Mastercard’s research meanwhile points to current pain points for MSMEs who may not have counters with room to display a QR code, POS machines that issue paper receipts, or even a smartphone screen to display a code. This is a problem for a nation such as Singapore, which has a high concentration of small and medium-sized enterprises (SMEs). According to the Singapore Department of Statistics, there were 273,100 businesses in the nation by the end of 2019, with 99.5 percent of them being SMEs.

One way to get around pain points for these businesses can be found in a Mastercard solution found in India where cards are issued with a QR code printed on the front. The solution, named ConQr, was labeled a world first when released last year. 

The trusty platforms of Visa and Mastercard have also long been the main provider of cross-border payment services through connecting banks via their systems. With that changing in SEA thanks to the plan for QR cross-border payments, Nguyen expects some disruption until QR payments are consolidated in implementation.

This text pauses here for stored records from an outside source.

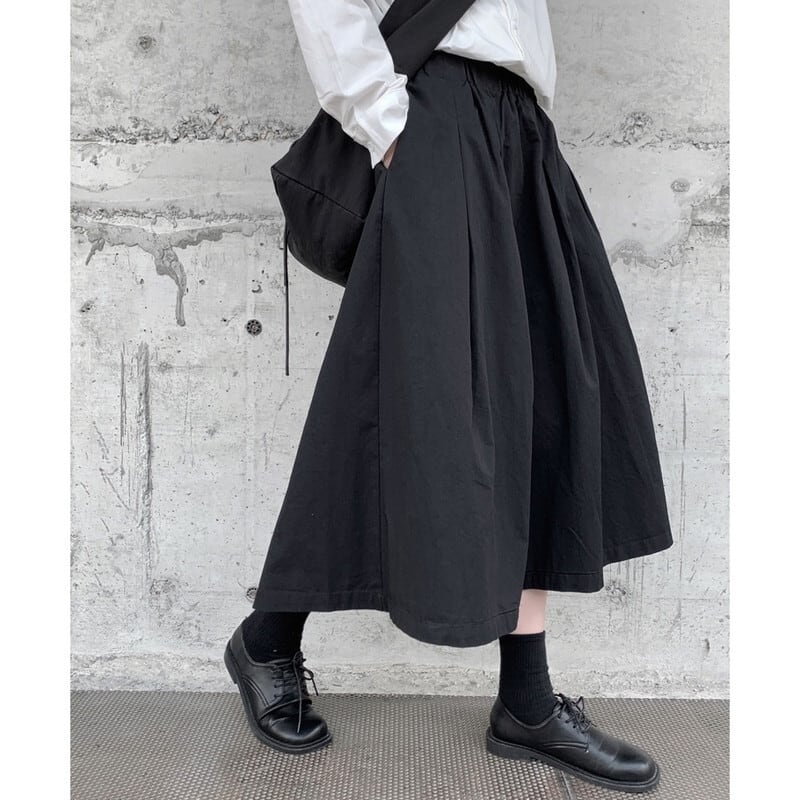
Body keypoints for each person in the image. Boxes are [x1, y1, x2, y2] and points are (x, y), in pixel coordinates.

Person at [224, 0, 673, 793]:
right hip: (435, 119)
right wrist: (388, 123)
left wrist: (521, 116)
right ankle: (268, 637)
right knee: (409, 401)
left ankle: (526, 702)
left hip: (520, 129)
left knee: (540, 400)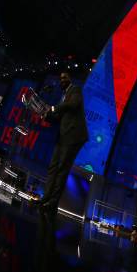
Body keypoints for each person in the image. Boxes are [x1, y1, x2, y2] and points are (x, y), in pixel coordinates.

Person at [37, 72, 88, 215]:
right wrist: (45, 115)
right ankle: (45, 199)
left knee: (62, 169)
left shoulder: (75, 90)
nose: (62, 80)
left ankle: (52, 203)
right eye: (60, 78)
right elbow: (57, 118)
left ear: (70, 79)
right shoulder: (63, 97)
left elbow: (72, 105)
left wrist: (52, 108)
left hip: (73, 137)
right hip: (63, 136)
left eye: (65, 77)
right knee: (53, 167)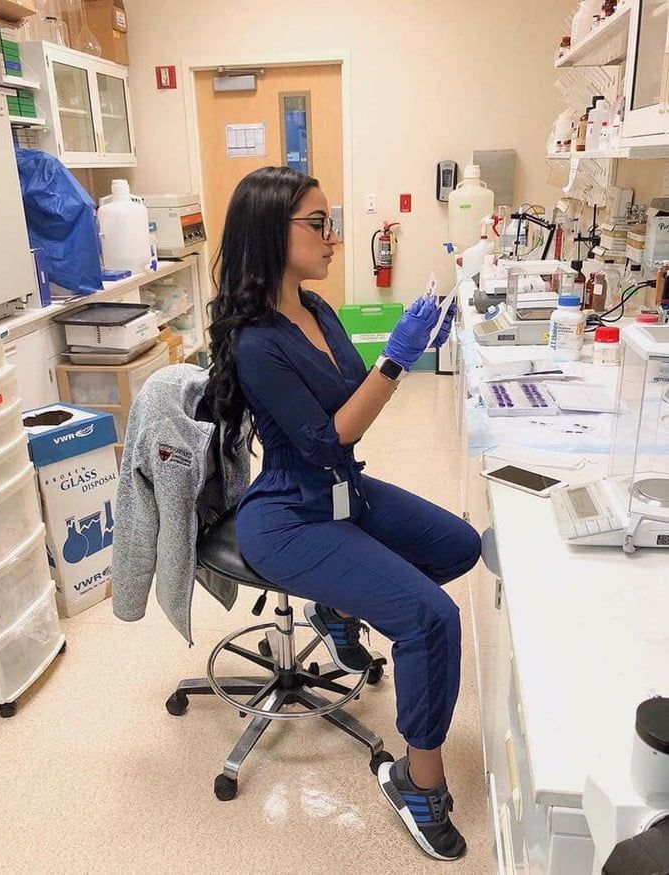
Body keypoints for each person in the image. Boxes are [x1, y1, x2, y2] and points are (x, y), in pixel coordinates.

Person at [204, 166, 481, 861]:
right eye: (318, 223)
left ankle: (335, 607)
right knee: (429, 617)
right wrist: (397, 360)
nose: (333, 237)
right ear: (274, 231)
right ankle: (417, 784)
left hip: (341, 492)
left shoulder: (318, 307)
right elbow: (332, 433)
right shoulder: (257, 341)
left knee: (458, 545)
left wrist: (402, 346)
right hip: (291, 515)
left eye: (330, 222)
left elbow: (355, 392)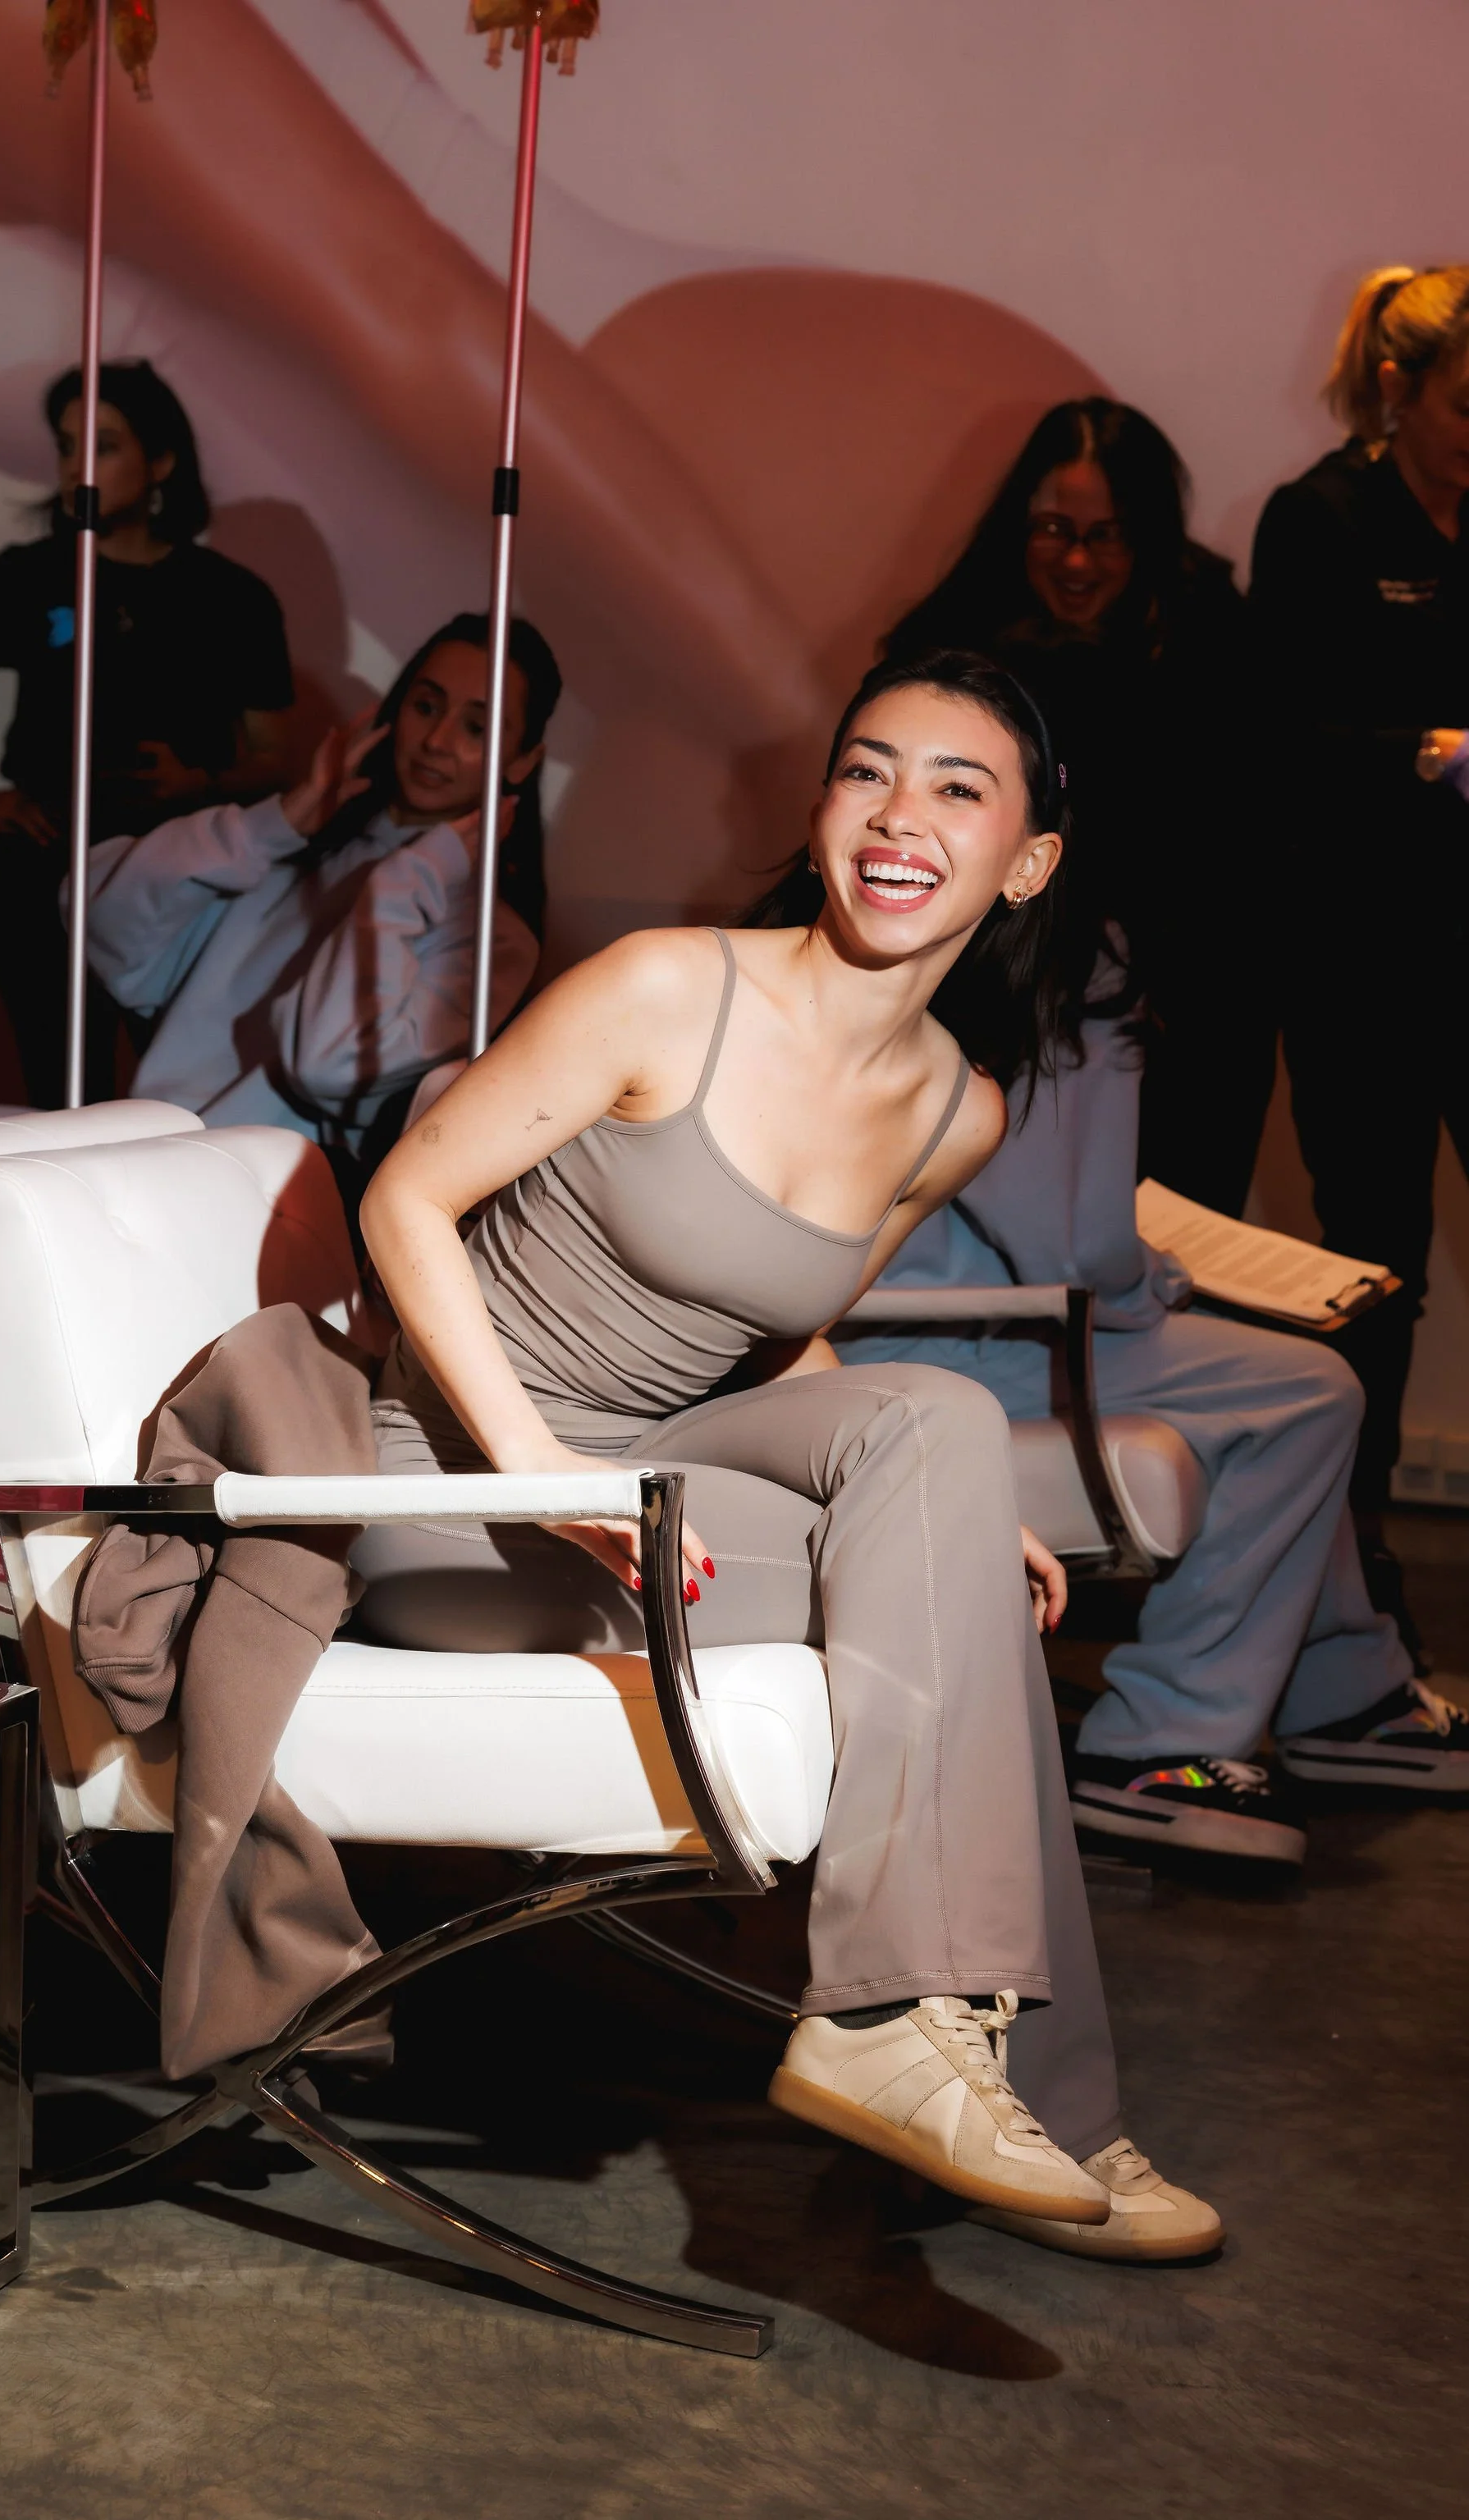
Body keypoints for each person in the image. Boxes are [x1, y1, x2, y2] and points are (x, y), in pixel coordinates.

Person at [355, 649, 1222, 2265]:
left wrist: (939, 1503)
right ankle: (999, 2064)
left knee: (945, 1437)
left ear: (1027, 860)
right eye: (868, 770)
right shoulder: (667, 988)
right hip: (468, 1481)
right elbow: (405, 1197)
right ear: (822, 807)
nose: (901, 817)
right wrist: (543, 1468)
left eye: (958, 789)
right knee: (947, 1551)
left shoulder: (950, 1108)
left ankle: (939, 2045)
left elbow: (776, 1329)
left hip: (656, 1471)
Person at [835, 924, 1467, 1861]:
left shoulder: (863, 946)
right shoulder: (1062, 960)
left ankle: (1344, 1685)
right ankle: (1161, 1741)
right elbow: (1070, 1245)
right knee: (1311, 1388)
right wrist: (1165, 1277)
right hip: (977, 1336)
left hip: (878, 1321)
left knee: (1278, 1382)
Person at [883, 399, 1273, 1218]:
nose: (1076, 562)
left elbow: (1245, 847)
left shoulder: (1214, 637)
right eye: (1053, 529)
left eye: (1108, 535)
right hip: (996, 1010)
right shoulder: (948, 646)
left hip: (1181, 1016)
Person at [1250, 267, 1469, 1649]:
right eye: (1466, 407)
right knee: (1376, 1260)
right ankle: (1355, 1542)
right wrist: (1423, 757)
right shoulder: (1318, 520)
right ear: (1399, 391)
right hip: (1358, 964)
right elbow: (1271, 749)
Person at [0, 359, 294, 1105]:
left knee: (180, 1096)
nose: (78, 466)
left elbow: (278, 760)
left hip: (180, 877)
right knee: (60, 1090)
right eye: (67, 445)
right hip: (47, 865)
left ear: (161, 460)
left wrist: (196, 785)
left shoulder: (231, 598)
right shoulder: (29, 576)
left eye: (103, 445)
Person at [80, 615, 556, 1164]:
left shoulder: (494, 938)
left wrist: (408, 880)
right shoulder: (297, 852)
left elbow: (329, 1064)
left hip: (251, 1192)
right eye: (425, 707)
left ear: (523, 760)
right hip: (133, 1144)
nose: (436, 741)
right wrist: (275, 824)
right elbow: (99, 917)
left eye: (478, 728)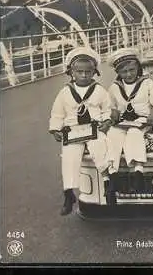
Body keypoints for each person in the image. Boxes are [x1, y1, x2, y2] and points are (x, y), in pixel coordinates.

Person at [48, 47, 112, 215]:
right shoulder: (64, 92)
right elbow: (57, 113)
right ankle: (69, 193)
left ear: (94, 72)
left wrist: (106, 121)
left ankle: (108, 182)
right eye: (79, 72)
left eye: (88, 72)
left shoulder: (100, 91)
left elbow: (107, 109)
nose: (84, 75)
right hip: (73, 130)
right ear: (72, 73)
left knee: (100, 147)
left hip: (93, 127)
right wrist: (55, 129)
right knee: (69, 155)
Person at [105, 48, 153, 205]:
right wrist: (112, 113)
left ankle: (138, 172)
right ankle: (112, 177)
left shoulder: (147, 83)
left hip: (142, 121)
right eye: (124, 71)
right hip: (122, 122)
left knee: (134, 133)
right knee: (112, 135)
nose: (129, 74)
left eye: (132, 69)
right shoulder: (114, 87)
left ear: (138, 67)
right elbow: (110, 106)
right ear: (118, 72)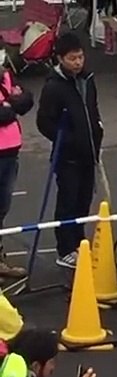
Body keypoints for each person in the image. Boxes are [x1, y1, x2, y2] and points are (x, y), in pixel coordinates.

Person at [35, 33, 103, 269]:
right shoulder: (53, 87)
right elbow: (44, 122)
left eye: (80, 57)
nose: (78, 62)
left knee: (84, 201)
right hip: (68, 158)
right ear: (60, 59)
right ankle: (65, 249)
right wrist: (67, 140)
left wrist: (98, 131)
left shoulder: (88, 79)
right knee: (68, 202)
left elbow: (92, 108)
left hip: (90, 153)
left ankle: (78, 242)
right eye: (72, 58)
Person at [0, 61, 32, 280]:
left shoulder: (6, 75)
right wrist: (12, 104)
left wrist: (10, 105)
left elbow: (26, 100)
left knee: (2, 208)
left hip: (10, 152)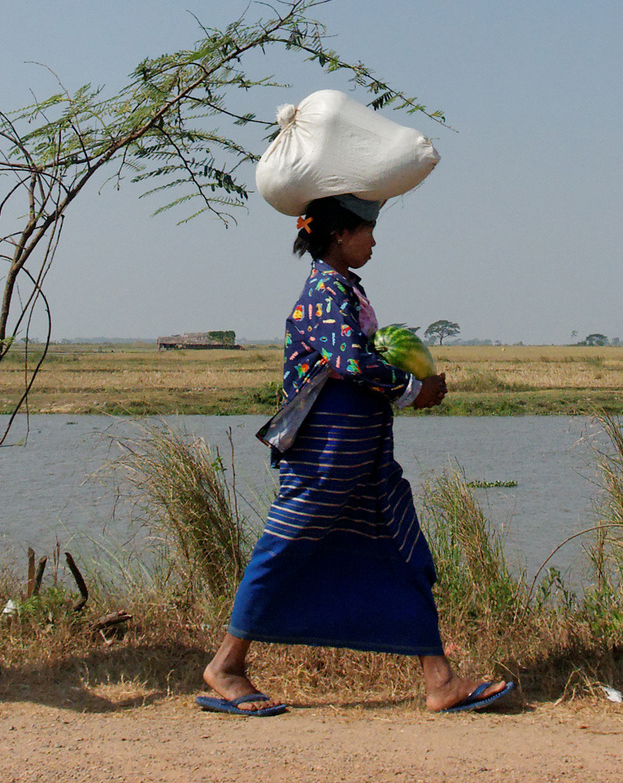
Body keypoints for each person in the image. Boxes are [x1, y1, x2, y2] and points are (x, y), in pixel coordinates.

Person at [197, 195, 512, 717]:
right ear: (340, 234)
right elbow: (347, 362)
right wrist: (413, 388)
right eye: (367, 229)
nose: (373, 241)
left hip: (362, 458)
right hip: (325, 457)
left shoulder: (346, 288)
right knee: (285, 547)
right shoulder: (324, 289)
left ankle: (441, 680)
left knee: (402, 548)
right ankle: (225, 666)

For this to happen, the FPT exec believes there should be a standard once the QR payment system is expanded on a global scale. The more countries joining, he says, “the more powerful the system will become, and so do the values that it brings to the countries that adopt the system.” The view finds support in Deloitte research which notes that many banks leading in digital transformation (75%) worldwide offer QR-based payment capabilities. In other words, there is a platform and reason for QR to keep growing.

“The linking of the regional payment system via QR technologies reminds me of the railway system construction across borders hundreds of years ago,” Nguyen explains. “Railway has been proven to be a fast and efficient alternative form of transportation. However, it only became a common transport method when they expanded and unified their system from various countries into a single network.”